What to work on:
1. Answer these questions from the text on the Nitro PDF data leak, one answer per line, marked (a), (b) and (c) to match.
(a) At what price did bidding start at the private auction?
(b) How many entries does the 14 GB database contain?
(c) What fee did the attacker charge for access to the download link?
2. List every company that the text on the Nitro PDF data leak names as having suffered from last year's incident.

Last fall, the developer of the well-known PDF tool, Nitro, leaked their customers’ data. Then the company representatives assured that the incident did not have a serious impact on the work of Nitro PDF, and user data was not affected. However, information security experts reported that hackers are selling user databases and databases with documents stolen from the company at a private auction, as well as more than 1 TB of various documentation. The starting price for this data started at $ 80,000.
Let me remind you that Nitro solutions for creating, editing and signing PDF-files and digital documents are used by more than 10,000 business customers and 1,800,000 users around the world. In addition, Nitro provides a cloud service for its users to exchange documents with colleagues or other organizations. Thus, due to last year’s incident, not only ordinary users suffered, but also such giants as Google, Apple, Microsoft, Chase and Citibank.
As Bleeping Computer now reports , the well-known leak aggregator Have I Been Pwned updated its database with Nitro PDF customer data this week. The 14 GB database “leaked” to the network contains 77,159,696 entries with user email addresses, their full names, bcrypt hashed passwords, company names, IP addresses and other system information.
The database was circulated online by someone claiming to be a member of the Shiny Hunters hack group, which has repeatedly claimed responsibility for major data leaks in the past. The attacker published the database on a hacker forum, charging a nominal $ 3 fee to access the download link.
Since the leak can be used for phishing or credential stuffing attacks, Nitro PDF users are strongly advised to change their passwords and remain vigilant.

Input data:
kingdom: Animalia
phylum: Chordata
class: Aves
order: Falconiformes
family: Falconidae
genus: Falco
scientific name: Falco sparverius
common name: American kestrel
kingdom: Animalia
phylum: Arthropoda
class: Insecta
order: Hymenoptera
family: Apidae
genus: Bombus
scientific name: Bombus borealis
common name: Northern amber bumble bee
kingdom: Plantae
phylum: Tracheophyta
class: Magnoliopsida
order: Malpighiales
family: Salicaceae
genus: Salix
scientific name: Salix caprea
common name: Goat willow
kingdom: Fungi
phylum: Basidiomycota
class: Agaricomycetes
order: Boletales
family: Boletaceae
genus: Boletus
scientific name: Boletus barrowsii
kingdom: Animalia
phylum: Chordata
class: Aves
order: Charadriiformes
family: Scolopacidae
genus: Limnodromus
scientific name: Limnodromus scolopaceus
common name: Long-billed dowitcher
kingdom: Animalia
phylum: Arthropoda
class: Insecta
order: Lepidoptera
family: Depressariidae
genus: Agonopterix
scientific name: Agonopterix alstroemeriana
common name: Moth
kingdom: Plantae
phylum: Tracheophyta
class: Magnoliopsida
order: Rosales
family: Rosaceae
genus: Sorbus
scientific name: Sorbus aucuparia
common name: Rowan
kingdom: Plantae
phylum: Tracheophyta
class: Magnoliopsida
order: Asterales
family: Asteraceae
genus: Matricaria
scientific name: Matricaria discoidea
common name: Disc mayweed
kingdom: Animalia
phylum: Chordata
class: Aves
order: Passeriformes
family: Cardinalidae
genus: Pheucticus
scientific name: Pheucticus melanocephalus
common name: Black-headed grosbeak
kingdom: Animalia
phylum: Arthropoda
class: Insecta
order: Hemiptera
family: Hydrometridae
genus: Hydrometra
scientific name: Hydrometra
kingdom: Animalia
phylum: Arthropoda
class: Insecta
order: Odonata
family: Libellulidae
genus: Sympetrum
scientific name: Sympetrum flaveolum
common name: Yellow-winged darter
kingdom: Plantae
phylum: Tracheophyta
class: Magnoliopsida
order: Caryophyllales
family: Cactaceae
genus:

Results:
1.
(a) $80,000
(b) 77,159,696
(c) $3

2. Google, Apple, Microsoft, Chase, Citibank